India cannot address the unfinished agenda of South Asian integration without Pakistan. BIMSTEC might be SAARC without Pakistan. However, despite the chill in the relationship, there are interdependencies between India and Pakistan that must be seized on the trade front.

Otherwise there will be a huge loss in potential opportunities, contrary to economic theory which states that neighbouring countries often tend to trade more with each other. Economists use gravity models, potential trade approaches and other techniques to estimate trade possibilities. According to these models, two-way Indo-Pak trade has been pegged at a whopping $37 billion according to the World Bank and the Delhi-based think-tank ICRIER although the political-economy suggests a more dismal prospect!

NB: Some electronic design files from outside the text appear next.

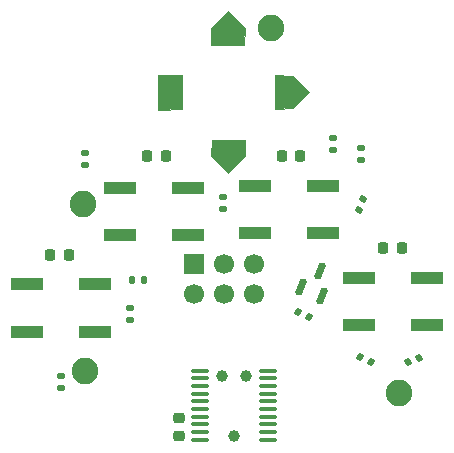
<source format=gts>
G04 #@! TF.GenerationSoftware,KiCad,Pcbnew,9.0.2*
G04 #@! TF.CreationDate,2025-06-26T14:40:00-07:00*
G04 #@! TF.ProjectId,pawb_sao,70617762-5f73-4616-9f2e-6b696361645f,rev?*
G04 #@! TF.SameCoordinates,Original*
G04 #@! TF.FileFunction,Soldermask,Top*
G04 #@! TF.FilePolarity,Negative*
%FSLAX46Y46*%
G04 Gerber Fmt 4.6, Leading zero omitted, Abs format (unit mm)*
G04 Created by KiCad (PCBNEW 9.0.2) date 2025-06-26 14:40:00*
%MOMM*%
%LPD*%
G01*
G04 APERTURE LIST*
G04 Aperture macros list*
%AMRoundRect*
0 Rectangle with rounded corners*
0 $1 Rounding radius*
0 $2 $3 $4 $5 $6 $7 $8 $9 X,Y pos of 4 corners*
0 Add a 4 corners polygon primitive as box body*
4,1,4,$2,$3,$4,$5,$6,$7,$8,$9,$2,$3,0*
0 Add four circle primitives for the rounded corners*
1,1,$1+$1,$2,$3*
1,1,$1+$1,$4,$5*
1,1,$1+$1,$6,$7*
1,1,$1+$1,$8,$9*
0 Add four rect primitives between the rounded corners*
20,1,$1+$1,$2,$3,$4,$5,0*
20,1,$1+$1,$4,$5,$6,$7,0*
20,1,$1+$1,$6,$7,$8,$9,0*
20,1,$1+$1,$8,$9,$2,$3,0*%
G04 Aperture macros list end*
%ADD10C,0.010000*%
%ADD11R,2.750000X1.000000*%
%ADD12RoundRect,0.135000X0.185000X-0.135000X0.185000X0.135000X-0.185000X0.135000X-0.185000X-0.135000X0*%
%ADD13RoundRect,0.135000X-0.195520X-0.119255X0.053927X-0.222580X0.195520X0.119255X-0.053927X0.222580X0*%
%ADD14C,2.250000*%
%ADD15RoundRect,0.218750X-0.218750X-0.256250X0.218750X-0.256250X0.218750X0.256250X-0.218750X0.256250X0*%
%ADD16RoundRect,0.135000X-0.185000X0.135000X-0.185000X-0.135000X0.185000X-0.135000X0.185000X0.135000X0*%
%ADD17RoundRect,0.150000X-0.086245X-0.600182X0.363408X0.485377X0.086245X0.600182X-0.363408X-0.485377X0*%
%ADD18RoundRect,0.225000X0.250000X-0.225000X0.250000X0.225000X-0.250000X0.225000X-0.250000X-0.225000X0*%
%ADD19RoundRect,0.100000X-0.637500X-0.100000X0.637500X-0.100000X0.637500X0.100000X-0.637500X0.100000X0*%
%ADD20RoundRect,0.135000X0.195520X0.119255X-0.053927X0.222580X-0.195520X-0.119255X0.053927X-0.222580X0*%
%ADD21RoundRect,0.135000X0.135000X0.185000X-0.135000X0.185000X-0.135000X-0.185000X0.135000X-0.185000X0*%
%ADD22RoundRect,0.218750X0.218750X0.256250X-0.218750X0.256250X-0.218750X-0.256250X0.218750X-0.256250X0*%
%ADD23RoundRect,0.135000X0.119255X-0.195520X0.222580X0.053927X-0.119255X0.195520X-0.222580X-0.053927X0*%
%ADD24RoundRect,0.135000X-0.053927X-0.222580X0.195520X-0.119255X0.053927X0.222580X-0.195520X0.119255X0*%
%ADD25R,1.700000X1.700000*%
%ADD26C,1.700000*%
%ADD27C,0.990600*%
G04 APERTURE END LIST*
D10*
X168270353Y-79081423D02*
X166252157Y-79116778D01*
X166252159Y-76233932D01*
X168270353Y-76198577D01*
X168270353Y-79081423D01*
G36*
X168270353Y-79081423D02*
G01*
X166252157Y-79116778D01*
X166252159Y-76233932D01*
X168270353Y-76198577D01*
X168270353Y-79081423D01*
G37*
X173641424Y-72222487D02*
X173535357Y-73674998D01*
X170793934Y-73674997D01*
X170758576Y-72222486D01*
X172200000Y-70781066D01*
X173641424Y-72222487D01*
G36*
X173641424Y-72222487D02*
G01*
X173535357Y-73674998D01*
X170793934Y-73674997D01*
X170758576Y-72222486D01*
X172200000Y-70781066D01*
X173641424Y-72222487D01*
G37*
X173641424Y-83057514D02*
X172200000Y-84498934D01*
X170758576Y-83057513D01*
X170864643Y-81675714D01*
X173606069Y-81675712D01*
X173641424Y-83057514D01*
G36*
X173641424Y-83057514D02*
G01*
X172200000Y-84498934D01*
X170758576Y-83057513D01*
X170864643Y-81675714D01*
X173606069Y-81675712D01*
X173641424Y-83057514D01*
G37*
X177688223Y-76269288D02*
X179058934Y-77640000D01*
X177688223Y-79010712D01*
X176200358Y-79081422D01*
X176200357Y-76198576D01*
X177688223Y-76269288D01*
G36*
X177688223Y-76269288D02*
G01*
X179058934Y-77640000D01*
X177688223Y-79010712D01*
X176200358Y-79081422D01*
X176200357Y-76198576D01*
X177688223Y-76269288D01*
G37*
D11*
X160950000Y-97930000D03*
X155190000Y-97930000D03*
X160950000Y-93930000D03*
X155190000Y-93930000D03*
D12*
X160100000Y-83827500D03*
X160100000Y-82807500D03*
D11*
X180240000Y-89580000D03*
X174480000Y-89580000D03*
X180240000Y-85580000D03*
X174480000Y-85580000D03*
D13*
X178098821Y-96284831D03*
X179041179Y-96675169D03*
D14*
X160060000Y-101250000D03*
D11*
X168780000Y-89730000D03*
X163020000Y-89730000D03*
X168780000Y-85730000D03*
X163020000Y-85730000D03*
D15*
X185355000Y-90880000D03*
X186930000Y-90880000D03*
D14*
X175810000Y-72220000D03*
D16*
X183450000Y-82340000D03*
X183450000Y-83360000D03*
D17*
X178404783Y-94168726D03*
X180160154Y-94895824D03*
X180000000Y-92800000D03*
D18*
X168090000Y-106795000D03*
X168090000Y-105245000D03*
D12*
X163900000Y-96910000D03*
X163900000Y-95890000D03*
D19*
X169827500Y-101235000D03*
X169827500Y-101885000D03*
X169827500Y-102535000D03*
X169827500Y-103185000D03*
X169827500Y-103835000D03*
X169827500Y-104485000D03*
X169827500Y-105135000D03*
X169827500Y-105785000D03*
X169827500Y-106435000D03*
X169827500Y-107085000D03*
X175552500Y-107085000D03*
X175552500Y-106435000D03*
X175552500Y-105785000D03*
X175552500Y-105135000D03*
X175552500Y-104485000D03*
X175552500Y-103835000D03*
X175552500Y-103185000D03*
X175552500Y-102535000D03*
X175552500Y-101885000D03*
X175552500Y-101235000D03*
D20*
X184351179Y-100455169D03*
X183408821Y-100064831D03*
D15*
X157145000Y-91440000D03*
X158720000Y-91440000D03*
D21*
X165080000Y-93510000D03*
X164060000Y-93510000D03*
D12*
X158050000Y-102667500D03*
X158050000Y-101647500D03*
D14*
X159950000Y-87140000D03*
D22*
X166947500Y-83020000D03*
X165372500Y-83020000D03*
D12*
X171820000Y-87517500D03*
X171820000Y-86497500D03*
D23*
X183284831Y-87641179D03*
X183675169Y-86698821D03*
D15*
X176755000Y-83030000D03*
X178330000Y-83030000D03*
D14*
X186640000Y-103110000D03*
D24*
X187408821Y-100525169D03*
X188351179Y-100134831D03*
D11*
X189050000Y-97380000D03*
X183290000Y-97380000D03*
X189050000Y-93380000D03*
X183290000Y-93380000D03*
D16*
X181070000Y-81532500D03*
X181070000Y-82552500D03*
D25*
X169350002Y-92235001D03*
D26*
X169350002Y-94775001D03*
X171890002Y-92235001D03*
X171890002Y-94775001D03*
X174430003Y-92235000D03*
X174430002Y-94775001D03*
D27*
X172674000Y-106720000D03*
X171658000Y-101640000D03*
X173690000Y-101640000D03*
M02*

</source>
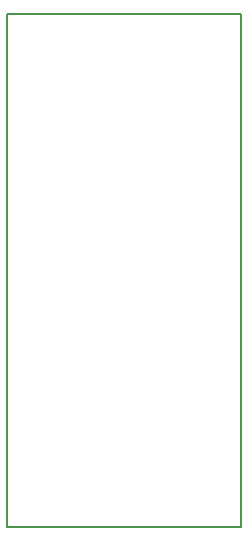
<source format=gbr>
G04 #@! TF.GenerationSoftware,KiCad,Pcbnew,(5.1.5)-3*
G04 #@! TF.CreationDate,2020-01-09T06:37:15+01:00*
G04 #@! TF.ProjectId,LoraTrigger,4c6f7261-5472-4696-9767-65722e6b6963,rev?*
G04 #@! TF.SameCoordinates,Original*
G04 #@! TF.FileFunction,Profile,NP*
%FSLAX46Y46*%
G04 Gerber Fmt 4.6, Leading zero omitted, Abs format (unit mm)*
G04 Created by KiCad (PCBNEW (5.1.5)-3) date 2020-01-09 06:37:15*
%MOMM*%
%LPD*%
G04 APERTURE LIST*
%ADD10C,0.150000*%
G04 APERTURE END LIST*
D10*
X98550000Y-82600000D02*
X98550000Y-39116000D01*
X118350000Y-82600000D02*
X98550000Y-82600000D01*
X118350000Y-39116000D02*
X118350000Y-82600000D01*
X98550000Y-39116000D02*
X118350000Y-39116000D01*
M02*

</source>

To re-engage with the region, India must follow up with unilateral trade liberalisation that ensures greater market access for the goods of its neighbours. Doing so will blunt the edge of some of their resentment of only registering massive trade deficits as they begin to acquire a greater stake in the opportunities provided by India’s fast-growing economy. The alacrity with which India is inking free trade agreements with UAE, Australia and major developed nations in the coming months must also extend to FTAs with Bangladesh and other neighbours.

To be sure, India is belatedly defending its fast-diminishing sphere of influence in South Asia by improving connectivity through road, rail and waterways with Bangladesh and Nepal that will boost cross-border commerce manifold.

Settlement of trade transactions in the currencies of trading partners would also be a game-changer as many neighbours are desperately short of foreign exchange. Together with lines of credit and other assistance, all of this could clear the decks for India to trade more with neighbours than it is currently doing.